É também lá que se situa o Instituto Moreira Salles (IMS) de São Paulo, uma das instituições realmente incontornáveis para quem estuda a fotografia brasileira. Iniciada em 1995, a Colecção de Fotografia do seu acervo foi desde logo constituída por uma série de 70 imagens feitas pelo antropólogo belga Claude Lévi-Strauss na capital paulista dos anos 30. Foram depois progressivamente adquiridos trabalhos de outros fotógrafos de diferentes nacionalidades, privilegiando-se tematicamente imagens das cidades de S. Paulo e do Rio de Janeiro. Actualmente, existe toda uma rede de IMS a funcionar segundo diferentes tipos de actividades complementares: desde centros culturais a galerias e reservas técnicas, para além dos vários espaços de cinema associados a alguns serviços do Unibanco, também enquanto efectivo mecenas deste conjunto.

Por isso, se pensarmos numa instituição congênere em Portugal chegamos à conclusão de que não há propriamente uma entidade com as mesmas características, apenas se aproximando pela qualidade de iniciativas e pelo âmbito temático das respectivas colecções o Arquivo Fotográfico Municipal, da Câmara de Lisboa, com sede em instalações igualmente aprazíveis desde inícios dos anos 90.

Foi também neste primeiro dia em S. Paulo que o Cláudio me levou a ver a obra do fotógrafo Cristiano Mascaro na Pinacoteca do Estado.
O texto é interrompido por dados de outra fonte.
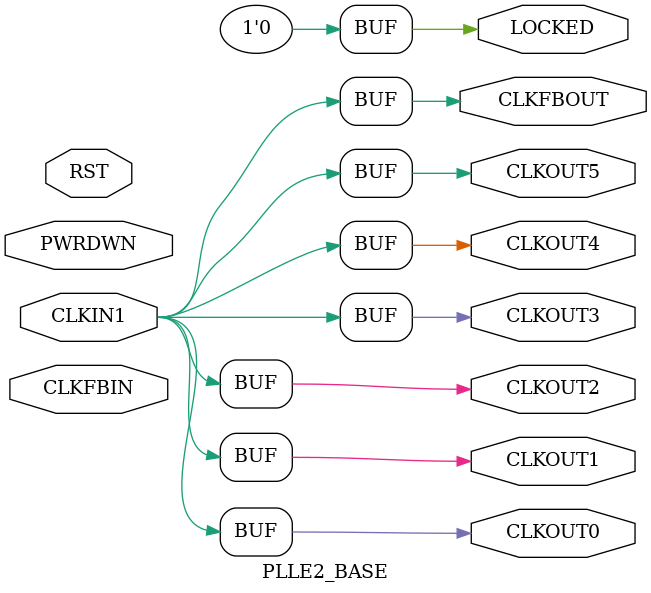
<source format=v>
module PLLE2_BASE (/*AUTOARG*/
   // Outputs
   LOCKED, CLKOUT0, CLKOUT1, CLKOUT2, CLKOUT3, CLKOUT4, CLKOUT5,
   CLKFBOUT,
   // Inputs
   CLKIN1, RST, PWRDWN, CLKFBIN
   );

   parameter BANDWIDTH = 0;
   parameter CLKFBOUT_MULT = 0;
   parameter CLKFBOUT_PHASE = 0;
   parameter CLKIN1_PERIOD = 0;
   parameter CLKOUT0_DIVIDE = 0;
   parameter CLKOUT0_DUTY_CYCLE = 0;
   parameter CLKOUT0_PHASE = 0;

   parameter CLKOUT1_DIVIDE = 0;
   parameter CLKOUT1_DUTY_CYCLE = 0;
   parameter CLKOUT1_PHASE = 0;

   parameter CLKOUT2_DIVIDE = 0;
   parameter CLKOUT2_DUTY_CYCLE = 0;
   parameter CLKOUT2_PHASE = 0;
   
   parameter CLKOUT3_DIVIDE = 0;
   parameter CLKOUT3_DUTY_CYCLE = 0;
   parameter CLKOUT3_PHASE = 0;

   parameter CLKOUT4_DIVIDE = 0;
   parameter CLKOUT4_DUTY_CYCLE = 0;
   parameter CLKOUT4_PHASE = 0;

   parameter CLKOUT5_DIVIDE = 0;
   parameter CLKOUT5_DUTY_CYCLE = 0;
   parameter CLKOUT5_PHASE = 0;
      
   parameter DIVCLK_DIVIDE = 0;
   parameter REF_JITTER1 = 0;
   parameter STARTUP_WAIT = 0;
   parameter IOSTANDARD = 0;
   

   //inputs
   input CLKIN1;
   input RST;
   input PWRDWN;
   input CLKFBIN;
   
   //outputs
   output LOCKED;
   output CLKOUT0;
   output CLKOUT1;
   output CLKOUT2;
   output CLKOUT3;
   output CLKOUT4;
   output CLKOUT5;
   output CLKFBOUT;


   //Not a correct model
   assign CLKFBOUT=CLKIN1;
   assign LOCKED=1'b0;
   assign CLKOUT0=CLKIN1;
   assign CLKOUT1=CLKIN1;
   assign CLKOUT2=CLKIN1;
   assign CLKOUT3=CLKIN1;
   assign CLKOUT4=CLKIN1;
   assign CLKOUT5=CLKIN1;
   assign CLKFBOUT=CLKIN1;
   
endmodule // PLLE2_BASE

</source>
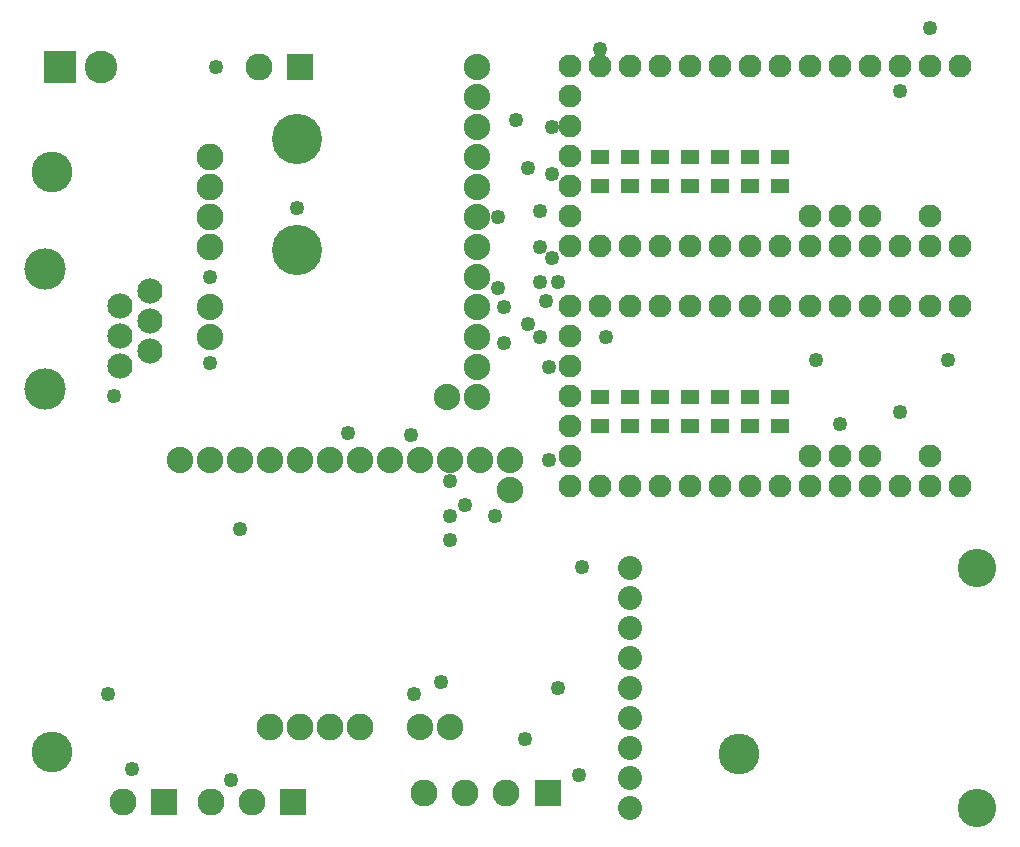
<source format=gbs>
G04 MADE WITH FRITZING*
G04 WWW.FRITZING.ORG*
G04 DOUBLE SIDED*
G04 HOLES PLATED*
G04 CONTOUR ON CENTER OF CONTOUR VECTOR*
%ASAXBY*%
%FSLAX23Y23*%
%MOIN*%
%OFA0B0*%
%SFA1.0B1.0*%
%ADD10C,0.049370*%
%ADD11C,0.080000*%
%ADD12C,0.128110*%
%ADD13C,0.090000*%
%ADD14C,0.167480*%
%ADD15C,0.084000*%
%ADD16C,0.138000*%
%ADD17C,0.089370*%
%ADD18C,0.076889*%
%ADD19C,0.092000*%
%ADD20C,0.088000*%
%ADD21C,0.109055*%
%ADD22C,0.135984*%
%ADD23R,0.090000X0.090000*%
%ADD24R,0.062264X0.049500*%
%ADD25R,0.092000X0.092000*%
%ADD26R,0.109055X0.109055*%
%LNMASK0*%
G90*
G70*
G54D10*
X1889Y228D03*
X1898Y920D03*
X1819Y518D03*
X1708Y348D03*
G54D11*
X2058Y118D03*
X2058Y218D03*
X2058Y318D03*
X2058Y418D03*
X2058Y518D03*
X2058Y618D03*
X2058Y718D03*
X2058Y818D03*
X2058Y918D03*
G54D12*
X3214Y918D03*
X3214Y118D03*
G54D13*
X1784Y168D03*
X1646Y168D03*
X1508Y168D03*
X1370Y168D03*
G54D10*
X1679Y2409D03*
X3058Y2718D03*
X1957Y2648D03*
X1758Y2108D03*
X1798Y2388D03*
X1719Y2249D03*
X1619Y2088D03*
X1758Y1988D03*
X1638Y1668D03*
X1719Y1729D03*
X1619Y1849D03*
X2958Y2508D03*
X1758Y1869D03*
X1818Y1869D03*
X2958Y1438D03*
X758Y1048D03*
X2758Y1398D03*
X1458Y1208D03*
X1458Y1089D03*
X1458Y1009D03*
X1789Y1278D03*
X1789Y1588D03*
X1607Y1089D03*
X1508Y1128D03*
X658Y1888D03*
X1428Y538D03*
X1339Y497D03*
X657Y1599D03*
X1329Y1360D03*
X1758Y1688D03*
X2678Y1610D03*
X3118Y1610D03*
X1977Y1688D03*
X1118Y1368D03*
G54D14*
X948Y2348D03*
X948Y1978D03*
G54D10*
X1798Y1949D03*
X1798Y2229D03*
X1637Y1788D03*
X1779Y1808D03*
X679Y2587D03*
X947Y2118D03*
G54D15*
X458Y1839D03*
X358Y1789D03*
X458Y1739D03*
X358Y1689D03*
X458Y1639D03*
X358Y1589D03*
G54D16*
X108Y1914D03*
X108Y1514D03*
G54D13*
X506Y138D03*
X368Y138D03*
X936Y138D03*
X798Y138D03*
X660Y138D03*
G54D17*
X858Y388D03*
X958Y388D03*
X1058Y388D03*
X1158Y388D03*
X658Y2288D03*
X658Y2188D03*
X658Y2088D03*
X658Y1988D03*
G54D18*
X1858Y1189D03*
X1958Y1189D03*
X2058Y1189D03*
X2158Y1189D03*
X2258Y1189D03*
X2358Y1189D03*
X2458Y1189D03*
X2558Y1189D03*
X2658Y1189D03*
X2758Y1189D03*
X2858Y1189D03*
X2958Y1189D03*
X3058Y1189D03*
X3158Y1189D03*
X3058Y1289D03*
X1858Y1789D03*
X1958Y1789D03*
X2058Y1789D03*
X2158Y1789D03*
X2258Y1789D03*
X2358Y1789D03*
X2458Y1789D03*
X2558Y1789D03*
X2658Y1789D03*
X2758Y1789D03*
X2858Y1789D03*
X2958Y1789D03*
X3058Y1789D03*
X3158Y1789D03*
X2758Y1289D03*
X2858Y1289D03*
X2658Y1289D03*
X1858Y1589D03*
X1858Y1689D03*
X1858Y1489D03*
X1858Y1289D03*
X1858Y1389D03*
X1858Y1989D03*
X1958Y1989D03*
X2058Y1989D03*
X2158Y1989D03*
X2258Y1989D03*
X2358Y1989D03*
X2458Y1989D03*
X2558Y1989D03*
X2658Y1989D03*
X2758Y1989D03*
X2858Y1989D03*
X2958Y1989D03*
X3058Y1989D03*
X3158Y1989D03*
X3058Y2089D03*
X1858Y2589D03*
X1958Y2589D03*
X2058Y2589D03*
X2158Y2589D03*
X2258Y2589D03*
X2358Y2589D03*
X2458Y2589D03*
X2558Y2589D03*
X2658Y2589D03*
X2758Y2589D03*
X2858Y2589D03*
X2958Y2589D03*
X3058Y2589D03*
X3158Y2589D03*
X2758Y2089D03*
X2858Y2089D03*
X2658Y2089D03*
X1858Y2389D03*
X1858Y2489D03*
X1858Y2289D03*
X1858Y2089D03*
X1858Y2189D03*
G54D13*
X958Y2588D03*
X820Y2588D03*
X958Y2588D03*
X820Y2588D03*
G54D19*
X948Y2348D03*
X948Y1981D03*
X948Y2348D03*
X948Y1981D03*
G54D20*
X558Y1278D03*
X658Y1278D03*
X758Y1278D03*
X858Y1278D03*
X958Y1278D03*
X1058Y1278D03*
X1158Y1278D03*
X1258Y1278D03*
X1358Y1278D03*
X1458Y1278D03*
X1558Y1278D03*
X1548Y2588D03*
X1548Y2488D03*
X1548Y2388D03*
X1548Y2288D03*
X1548Y2188D03*
X1548Y2088D03*
X1548Y1988D03*
X1548Y1888D03*
X1548Y1788D03*
X1548Y1688D03*
X1548Y1588D03*
X1358Y388D03*
X1458Y388D03*
X658Y1788D03*
X658Y1688D03*
X1658Y1278D03*
X1658Y1178D03*
X1548Y1488D03*
X1448Y1488D03*
G54D21*
X158Y2588D03*
X296Y2588D03*
G54D22*
X2421Y298D03*
X130Y303D03*
X130Y2236D03*
G54D10*
X399Y248D03*
X318Y498D03*
X337Y1489D03*
X729Y209D03*
G54D23*
X1784Y168D03*
X506Y138D03*
X936Y138D03*
G54D24*
X2459Y1389D03*
X2459Y1488D03*
X2558Y1389D03*
X2558Y1488D03*
X2359Y1389D03*
X2259Y1389D03*
X2159Y1389D03*
X2059Y1389D03*
X1959Y1389D03*
X1959Y1488D03*
X2059Y1488D03*
X2159Y1488D03*
X2259Y1488D03*
X2359Y1488D03*
X2459Y2189D03*
X2459Y2288D03*
X2558Y2189D03*
X2558Y2288D03*
X2359Y2189D03*
X2259Y2189D03*
X2159Y2189D03*
X2059Y2189D03*
X1959Y2189D03*
X1959Y2288D03*
X2059Y2288D03*
X2159Y2288D03*
X2259Y2288D03*
X2359Y2288D03*
G54D23*
X958Y2588D03*
X958Y2588D03*
G54D25*
X948Y2349D03*
X948Y2349D03*
G54D26*
X158Y2588D03*
G04 End of Mask0*
M02*
</source>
Devo-lhe esse encontro tão precioso para a minha investigação, pois o Cristiano não tem apenas um corpo de imagens muito próximas das de Victor Palla e de Costa Martins, ele dedicou-se, em paralelo, à reflexão teórica em torno da relação entre Fotografia e Arquitectura.

Intitulada “Olhares cruzados: Cristiano Mascaro vê Berlim, Sibylle Bergemman vê São Paulo”, a exposição contava então com um conjunto de imagens realizadas recentemente por cada um numa das cidades e incluía um pequeno currículo do fotógrafo no fim do respectivo núcleo de imagens. Destaco o mais significativo no âmbito da pesquisa:

Cristiano Mascaro é formado pela Faculdade de Arquitetura e Urbanismo da Universidade de São Paulo (FAU-USP) e iniciou a sua carreira profissional como repórter da revista “Veja”. Foi professor de Fotojornalismo e Comunicação Visual na FAU de Santos e de 1974 a 1988 dirigiu o Laboratório de Recursos Audiovisuais da FAU-USP. Recebeu o Prémio Atget em 1985 e um ano depois obteve o grau de mestre pela USP com uma dissertação sobre “O Uso da Imagem Fotográfica na interpretação do Espaço Urbano Arquitectónico”. Em 1994 completa o Doutoramento com a defesa da tese “Fotografia e a Arquitectura”. Juntamente com Sebastião Salgado e Pedro Martinelli, realizou debates sobre fotografia documental.

A exposição tinha também um texto muito curioso de Carsten Probst, intitulado “Esta não é uma cidade”, e uma citação de Arnaldo Jabor, certamente discutível para ambos os lados da questão...: “O Rio é um filme de ficção. São Paulo, um documentário”.

Fazendo um breve parêntesis, não posso ainda deixar de lembrar a emoção que dá ver in locco o “Tropical” (1917) de Anita Malfatti e “São Paulo” (1924) de Tarsila do Amaral!!!! E o “Bananal” de Lasar Segall!!! Que inveja! Há tão poucas obras hoje em dia que nos impressionam assim! Tudo na Pinacoteca, pois fazem parte do seu acervo, para além de Volpi, Brecheret, Di Cavalcanti, Flávio de Carvalho, Lygia Clark, Willys de Castro, etc etc. Também surpreenderam as palestras que, até Novembro próximo, se realizam ali, com entrada gratuita todos os sábados às 16h00, sobre a história da arte brasileira a partir do acervo da Pinacoteca. Em Portugal, só são comparáveis às visitas guiadas da Gulbenkian à Colecção permanente do Centro de Arte Moderna (CAM) da FCG, todos os sábados e domingos, às 12h ou às 15h, respectivamente, fazendo por vezes mais do que uma sessão temática por dia. É bom sentir que o museu está vivo.